Court Opinion

ID: 3294187
Source: CourtListenerOpinion
Date Created: 2016-07-05 17:10:57.85592+00
Date Added: 2024-06-11T13:57:51.830887
License: Public Domain

The complaint is in two counts, the second being upon an assigned claim. Plaintiff and his assignor, on the first day of October, 1910, and for some time prior thereto, were each the owner of and conducting a saloon business in said town of Sebastopol. Up to the first of August there was in effect an ordinance under the provisions of which the license-fee for the privilege of conducting a saloon business in the town was fifty dollars per quarter, payable in advance upon the first day of January and every three months thereafter.
It appears from the complaint that, upon the sixth day of June, 1910, the said town duly adopted an ordinance fixing the saloon license at one thousand dollars per year and providing that no license shall be issued for a longer or less time than one year and that "all license-fees shall be paid semi-annually in advance one-half on January 1st and one-half on July 1st of each year." It was further provided that "all ordinances in conflict herewith are hereby repealed in so far as they conflict with this ordinance" and "this ordinance shall be in force and effect on and after the 1st day of August, 1910."
It further appears from the complaint "that upon the said 1st day of October, 1910, the said defendant, through its officers and agents, did, by means of coercion, compulsion and duress upon the part of defendant, used and made upon plaintiff, for the purpose of causing him to pay to said town the sum of two hundred and fifty dollars, as a license-fee for the privilege of conducting his said saloon business from the 1st day of October, 1910, to and including the thirty-first day of December, 1910, cause and compel said plaintiff to pay the said sum of $250 to said town of Sebastopol upon the said 1st day of October, 1910, by reason of and as a result of said compulsion, coercion and duress and not otherwise; and but for such compulsion, coercion and duress said money would not have been paid.

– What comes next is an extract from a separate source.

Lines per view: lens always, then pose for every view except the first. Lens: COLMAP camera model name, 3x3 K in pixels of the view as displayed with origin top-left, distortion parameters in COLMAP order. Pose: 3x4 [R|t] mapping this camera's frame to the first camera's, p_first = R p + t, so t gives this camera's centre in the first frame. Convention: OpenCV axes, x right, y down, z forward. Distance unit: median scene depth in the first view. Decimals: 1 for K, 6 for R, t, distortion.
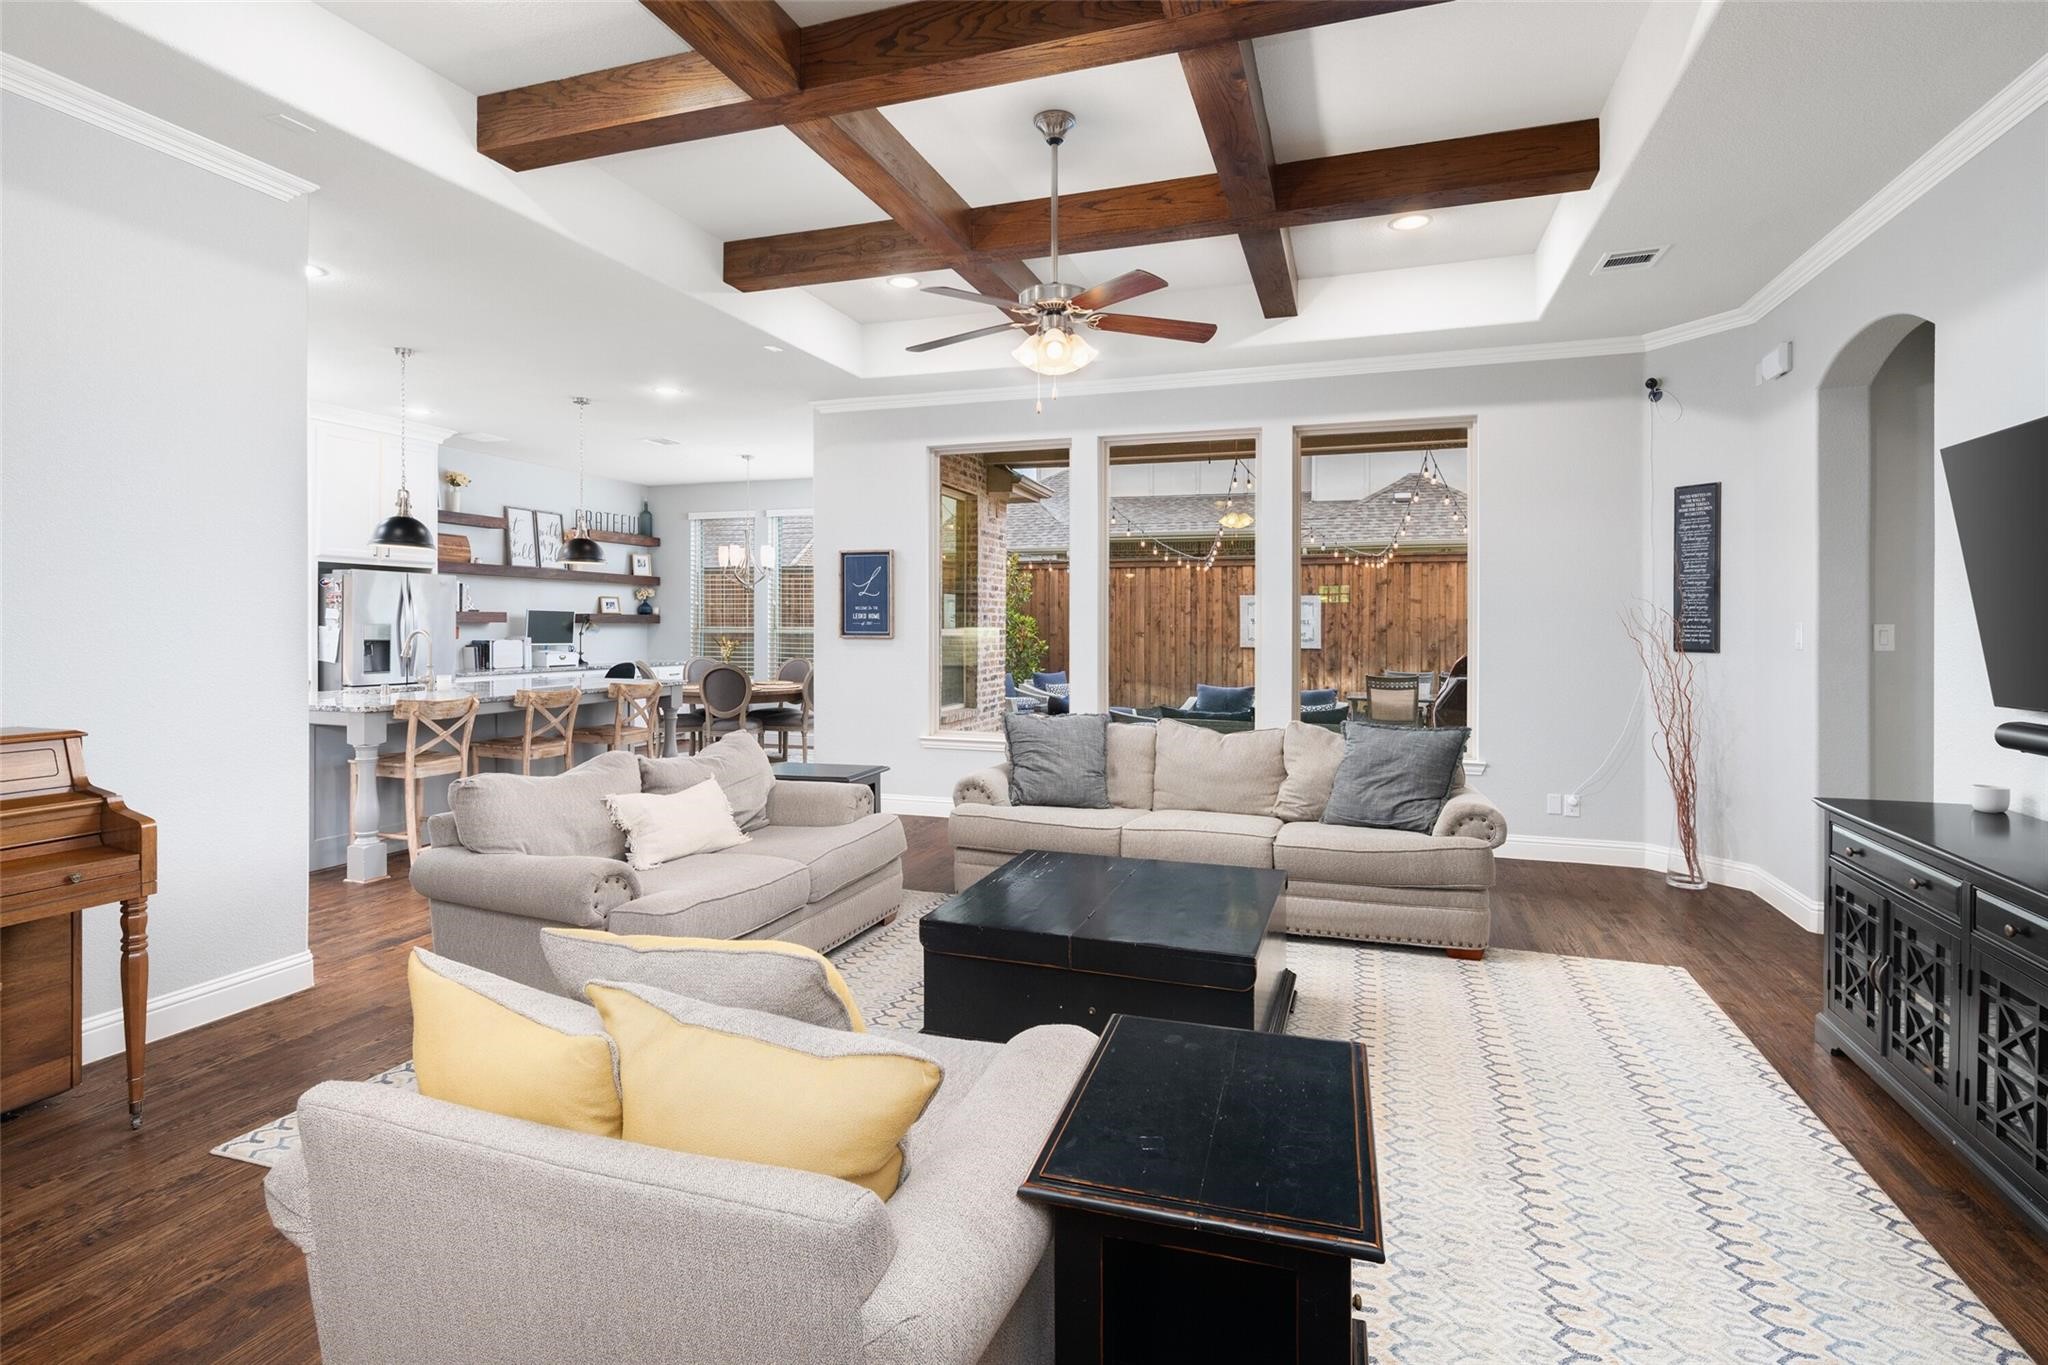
lens RADIAL K [[990.8, 0, 1015.5], [0, 990.8, 639.3], [0, 0, 1]] dist [-0.002808, -0.000147]
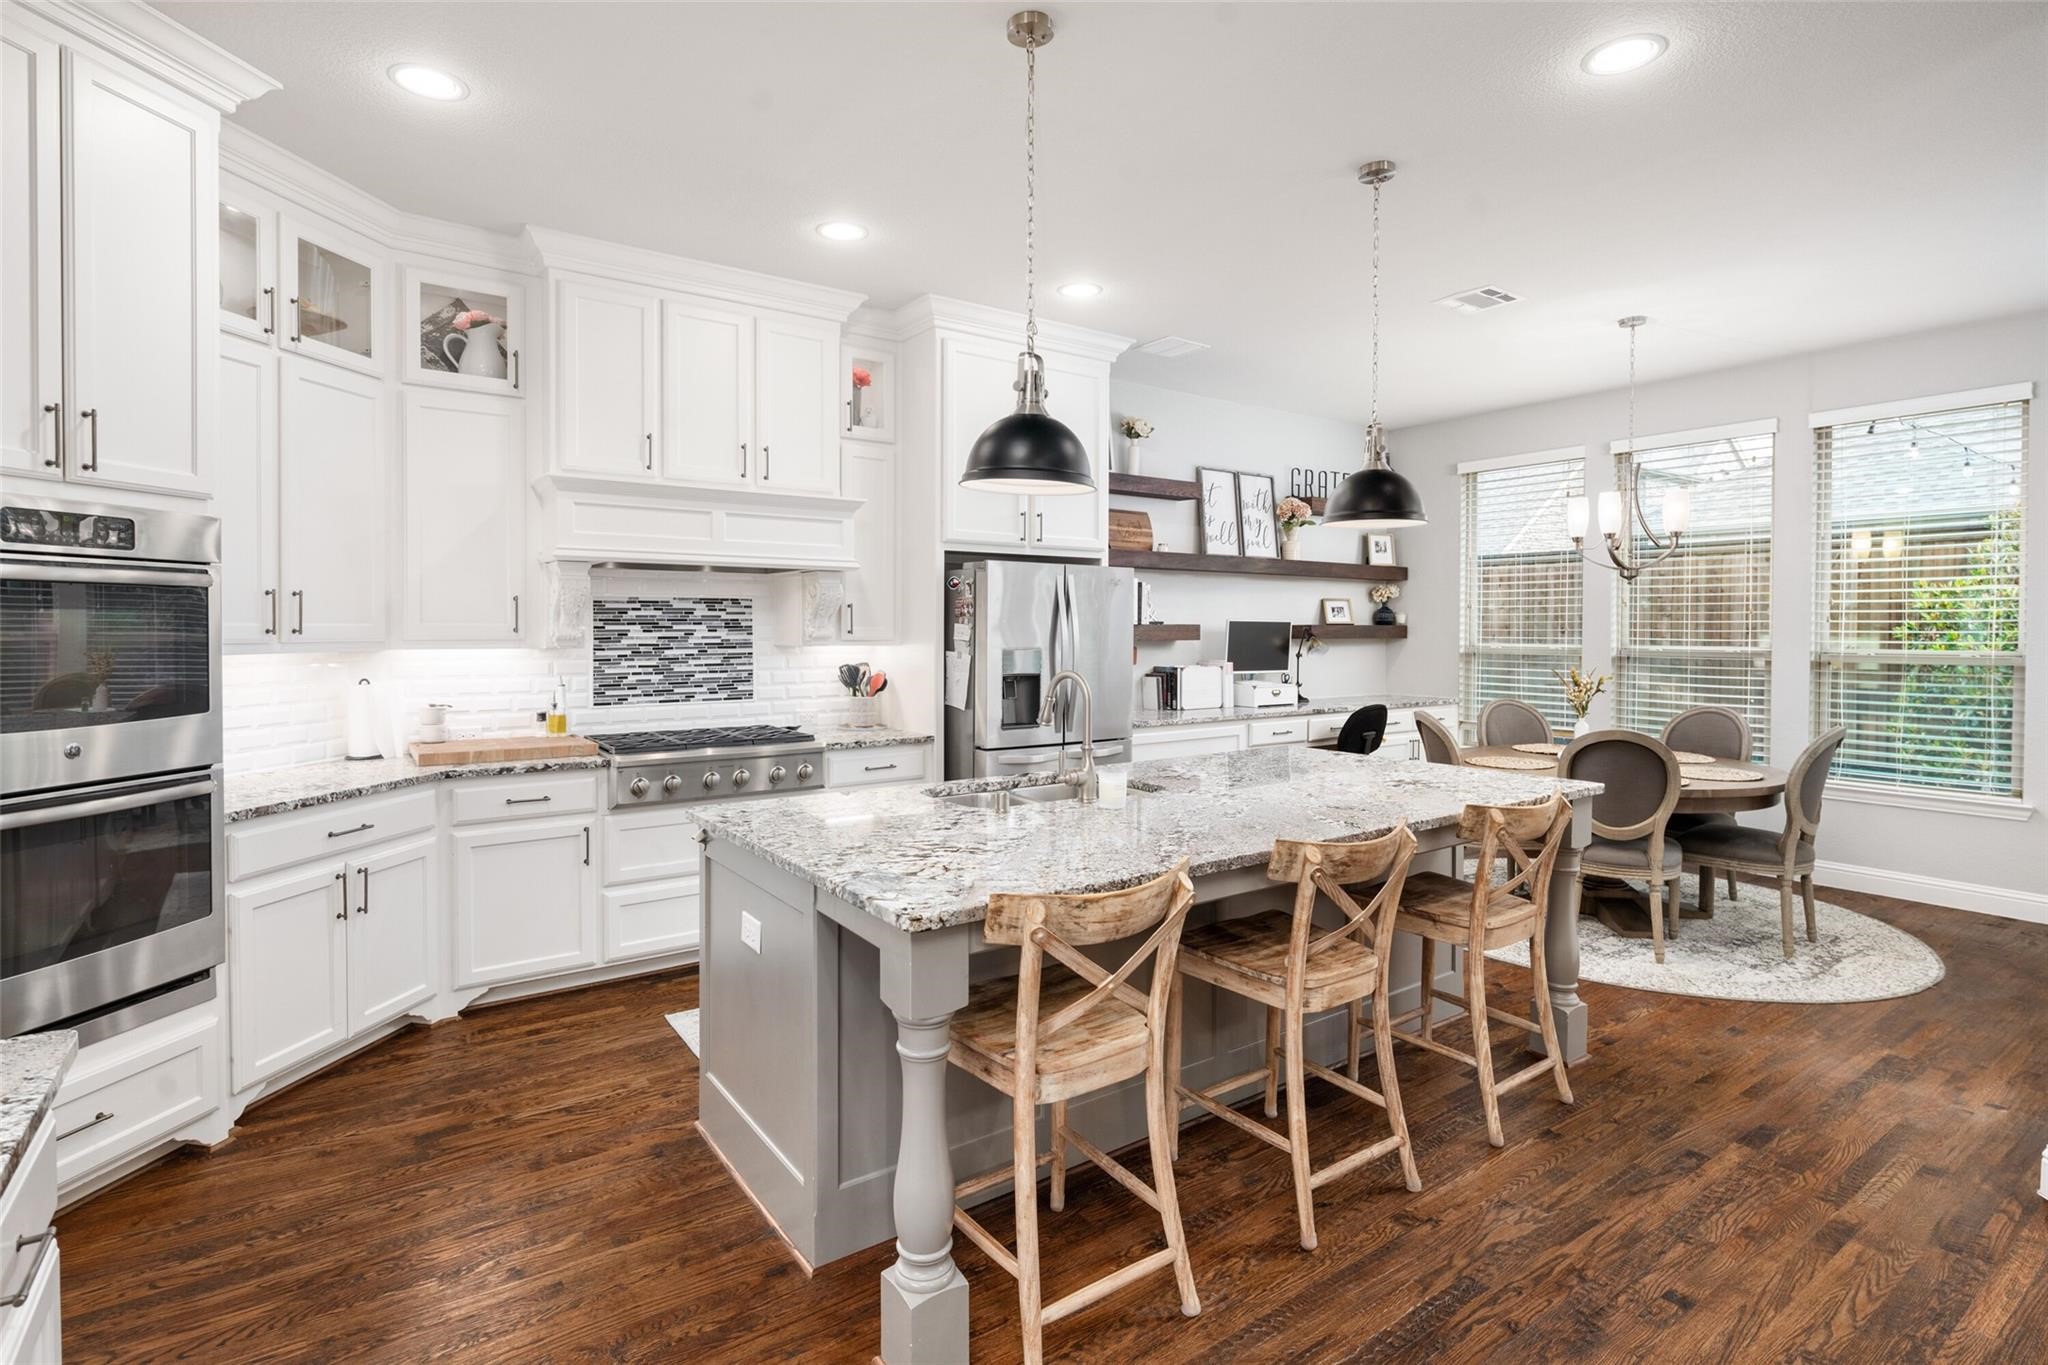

"That said compulsion, coercion and duress upon the part of defendant consisted of the threatened deprivation of plaintiff of his said saloon business in the said town of Sebastopol, if he failed or neglected to pay the said sum of $250 as a condition for the continuance thereof; that said deprivation *Page 34 
would have caused irreparable injury and damage to plaintiff, and that plaintiff feared that he would be deprived of his said business if he failed or neglected to pay the said sum of $250."
It further appears that plaintiff thereafter, in proper form, presented his claim to the board of trustees for the repayment of said sum of two hundred and fifty dollars but the claim was rejected.
Similar allegations appear in the second count of the complaint and the prayer was for a judgment in the sum of five hundred dollars. A general and special demurrer to the complaint was sustained and, plaintiff declining to amend, a judgment of dismissal was entered from which the appeal has been taken.
Extended consideration of the case, we think, is not called for. There is at least a serious question as to whether any compulsion is shown or, in other words, whether, in contemplation of law, the payment of plaintiff and of his assignor was not entirely voluntary, but we may pass that by, as we are firmly persuaded that the only sensible view of the situation is that the two ordinances are to be considered together and that thereby it appears with reasonable certainty that, until the first day of January, 1911, the licenses were to be collected quarterly in advance as provided in the old ordinance, but subject to the rate prescribed in the new ordinance. From said January 1 the licenses were to be issued for a year and with the payments made semi-annually. The new ordinance repealed the old only so far as inconsistent therewith and the interpretation suggested gives effect to the manifest though, perhaps, not clearly expressed, purpose of the legislative body of the town. It is a matter well known that ordinances, and statutes as well, are not always drawn with that precision that is desirable, but, of course, the legislative intention must be declared and enforced when it is possible in consonance with well-established principles of interpretation and without doing violence to the fundamental rights of the individual.
It may be added that the conclusion is entirely unreasonable that the trustees intended that the saloon business should be conducted in Sebastopol from October 1, 1910, to January 1, 1911, without the payment of any license, and it should be *Page 35 
stated that if the new ordinance was entirely inoperative during that period the old was still in force and plaintiff and his assignor should, at least, have tendered the amount due under said ordinance. If they had done so they would appear in court with at least a better assurance of good faith.
At any rate, we are satisfied with the decision of the lower court and the judgment is affirmed.
Chipman, P. J., and Hart, J., concurred.